## Exercise brief
From the data below, report how many lines contain the word "down", giving the number and nothing else.

## Given entries

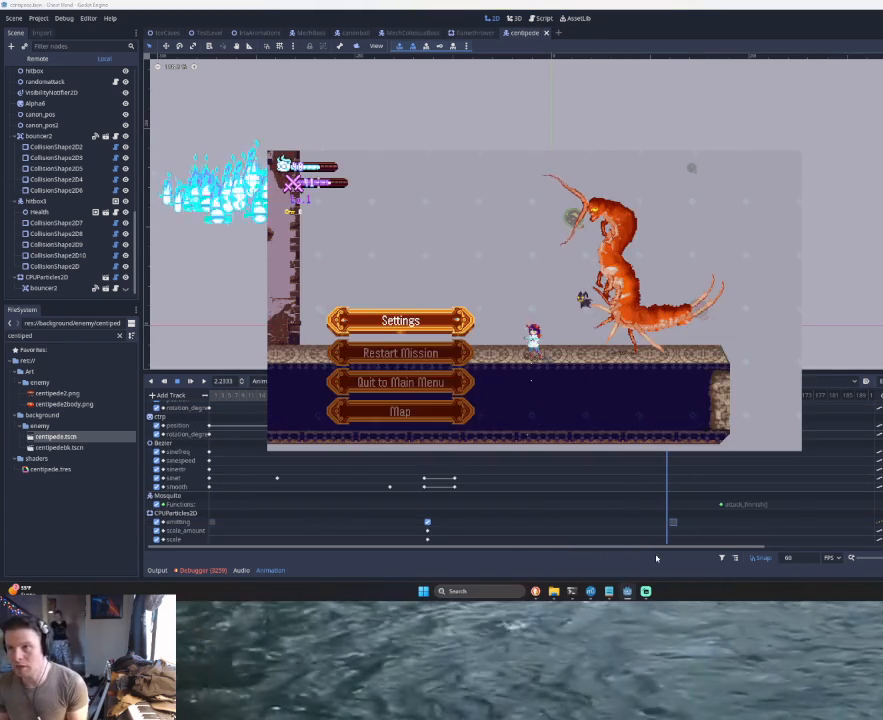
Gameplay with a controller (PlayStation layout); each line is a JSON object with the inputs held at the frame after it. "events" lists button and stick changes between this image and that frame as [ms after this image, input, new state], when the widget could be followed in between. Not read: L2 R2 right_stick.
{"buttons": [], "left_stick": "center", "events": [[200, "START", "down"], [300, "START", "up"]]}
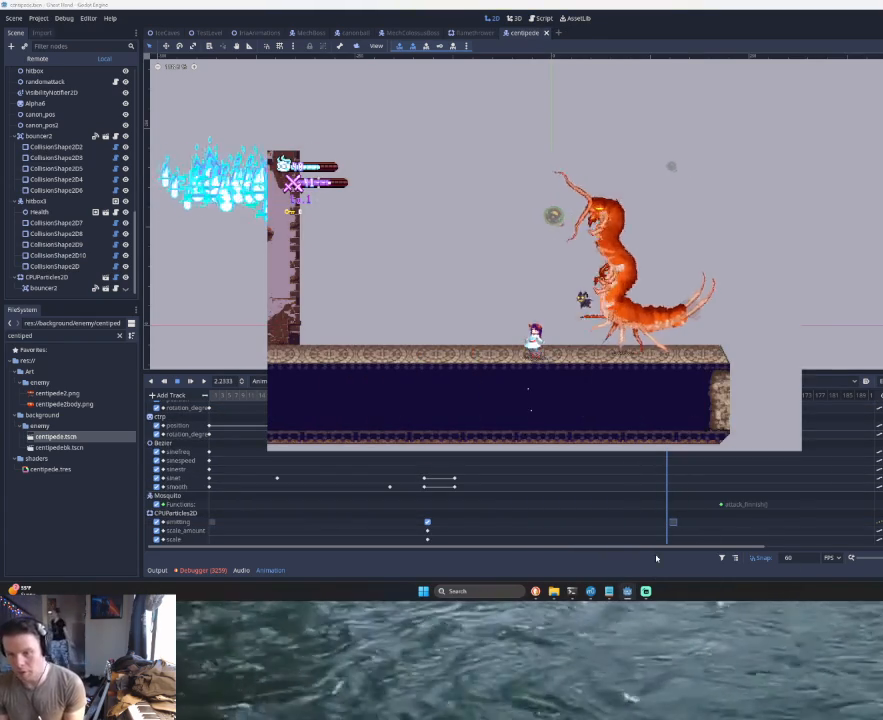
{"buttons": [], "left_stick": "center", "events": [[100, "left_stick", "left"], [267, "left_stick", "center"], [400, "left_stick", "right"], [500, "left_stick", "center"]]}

...

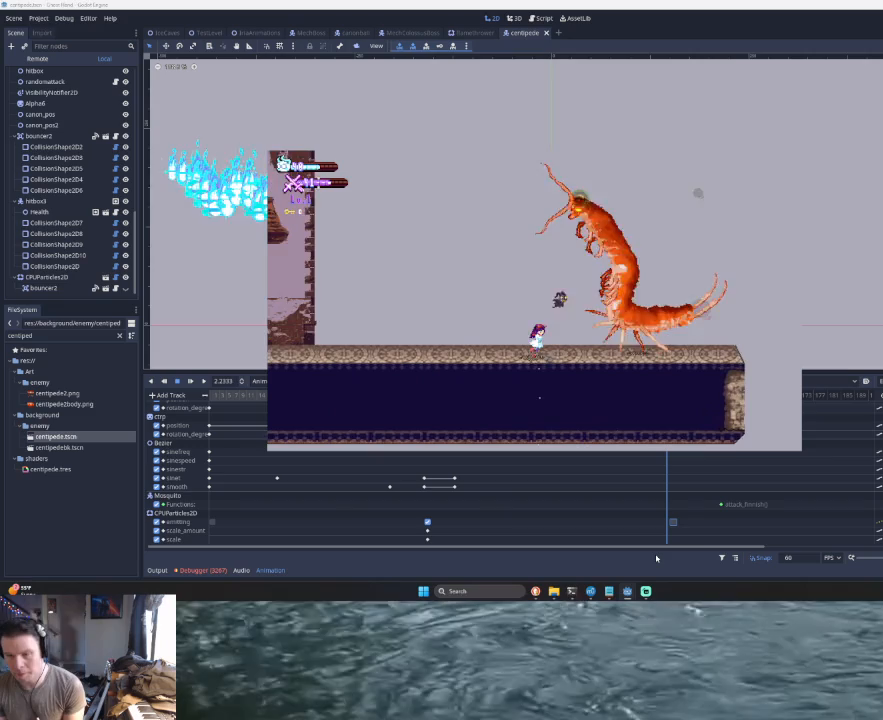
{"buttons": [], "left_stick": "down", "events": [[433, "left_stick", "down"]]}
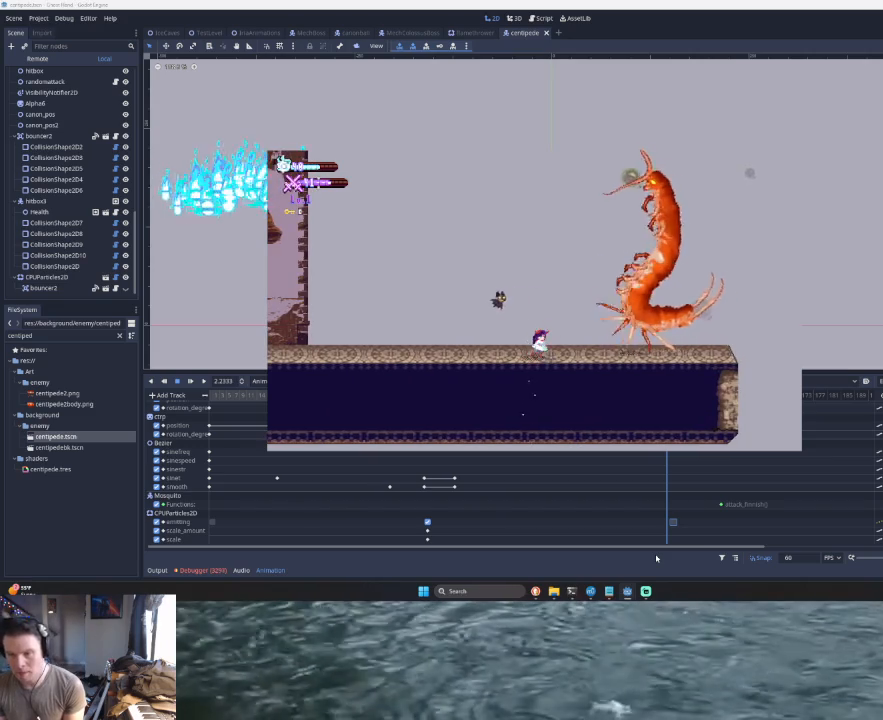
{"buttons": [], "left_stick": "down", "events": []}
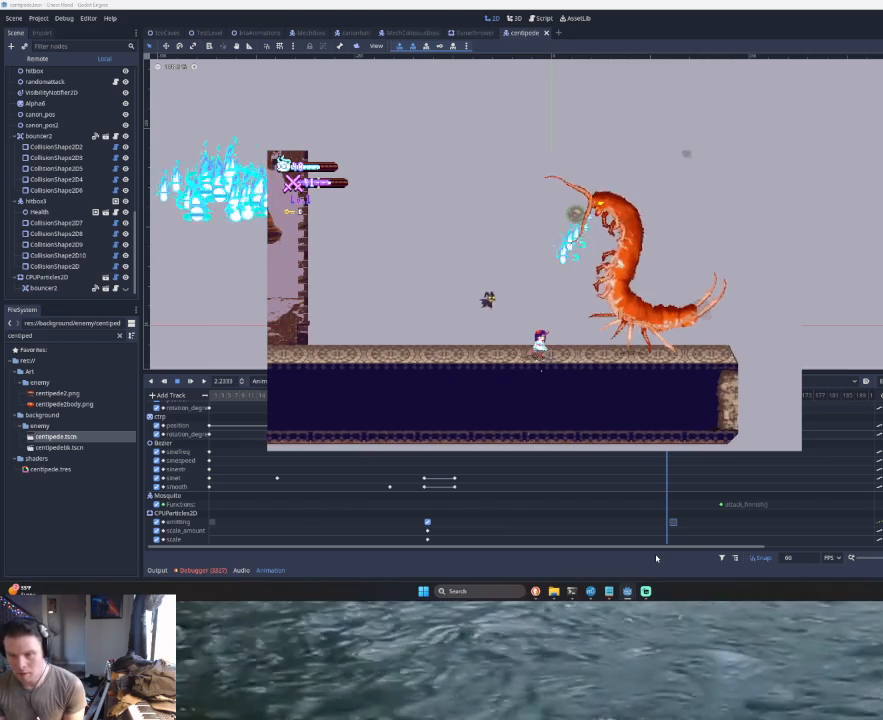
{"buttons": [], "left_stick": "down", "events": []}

## Answer space
4